Agglomeration/aggregation and chaotic behaviour in d-dimensional spatio-temporal matter rearrangements. Number-theoretic aspects

TL;DR

This paper explores how matter organizes into clusters at mesoscopic scales, exhibiting chaotic behavior influenced by temperature, dimension, and mechanical stresses, and provides a comprehensive model of d-dimensional matter rearrangements.

Contribution

It introduces a novel framework linking structural rearrangements, chaos, and number-theoretic aspects in d-dimensional matter formation.

Findings

Cluster formations depend on temperature and space dimension.

Rearrangements exhibit Verhulst-like saturation and frustration.

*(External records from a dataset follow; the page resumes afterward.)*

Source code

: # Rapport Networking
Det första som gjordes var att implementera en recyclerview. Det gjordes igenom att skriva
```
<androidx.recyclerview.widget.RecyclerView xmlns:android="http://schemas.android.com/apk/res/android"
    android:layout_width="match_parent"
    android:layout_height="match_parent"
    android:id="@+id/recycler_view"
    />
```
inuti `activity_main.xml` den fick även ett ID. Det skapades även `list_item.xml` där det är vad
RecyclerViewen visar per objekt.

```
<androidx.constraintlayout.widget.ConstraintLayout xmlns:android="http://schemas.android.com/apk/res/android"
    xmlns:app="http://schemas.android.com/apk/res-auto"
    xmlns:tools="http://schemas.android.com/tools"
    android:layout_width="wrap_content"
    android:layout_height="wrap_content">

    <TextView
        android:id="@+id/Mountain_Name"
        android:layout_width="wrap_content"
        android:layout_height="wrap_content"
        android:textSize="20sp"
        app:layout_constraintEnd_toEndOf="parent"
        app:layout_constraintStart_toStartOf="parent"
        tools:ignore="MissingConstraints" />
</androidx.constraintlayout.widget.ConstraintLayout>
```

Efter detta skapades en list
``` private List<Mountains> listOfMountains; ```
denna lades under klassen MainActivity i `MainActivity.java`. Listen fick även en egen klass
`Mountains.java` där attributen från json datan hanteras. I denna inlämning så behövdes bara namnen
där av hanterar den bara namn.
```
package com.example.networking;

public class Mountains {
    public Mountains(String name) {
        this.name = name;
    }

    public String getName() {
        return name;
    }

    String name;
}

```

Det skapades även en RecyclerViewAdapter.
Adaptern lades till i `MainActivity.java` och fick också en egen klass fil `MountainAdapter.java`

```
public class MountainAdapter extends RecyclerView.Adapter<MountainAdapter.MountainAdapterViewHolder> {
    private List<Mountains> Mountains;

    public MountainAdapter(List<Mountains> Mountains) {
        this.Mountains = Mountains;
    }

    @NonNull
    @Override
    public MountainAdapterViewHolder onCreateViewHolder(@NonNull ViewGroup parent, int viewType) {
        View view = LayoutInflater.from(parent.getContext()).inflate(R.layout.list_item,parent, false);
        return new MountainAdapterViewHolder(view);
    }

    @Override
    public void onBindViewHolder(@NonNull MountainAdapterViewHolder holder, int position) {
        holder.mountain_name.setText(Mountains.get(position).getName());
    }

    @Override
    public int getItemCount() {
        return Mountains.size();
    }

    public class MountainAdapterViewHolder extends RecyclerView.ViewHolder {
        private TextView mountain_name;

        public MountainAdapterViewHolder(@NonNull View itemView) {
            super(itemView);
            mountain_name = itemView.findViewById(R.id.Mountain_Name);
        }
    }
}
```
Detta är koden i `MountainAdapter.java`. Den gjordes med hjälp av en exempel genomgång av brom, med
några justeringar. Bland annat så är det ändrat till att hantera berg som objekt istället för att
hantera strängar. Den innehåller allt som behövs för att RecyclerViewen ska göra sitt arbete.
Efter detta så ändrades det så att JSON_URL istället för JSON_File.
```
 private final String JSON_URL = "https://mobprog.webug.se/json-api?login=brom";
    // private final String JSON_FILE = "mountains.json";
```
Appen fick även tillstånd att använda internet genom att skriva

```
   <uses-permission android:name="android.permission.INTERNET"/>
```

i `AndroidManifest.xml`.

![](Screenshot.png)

Chaotic behavior manifests in both space and time domains.

Abstract

Matter gets organized at several levels of structural rearrangements. At mesoscopic level one can distinguish between two types of rearrangements, conforming to different close-packing or densification conditions, appearing during different evolution stages. The cluster formations appear to be temperature- and space-dimension dependent. They suffer a type of Verhulst-like saturation (frustration) when one couples the growing (instability) and mechanical stress relaxation modes together. They manifest a chaotic behavior both in space and time domains. We pretend to offer a comprehensive and realistic picture of a material or megacluster formation in d-dimension.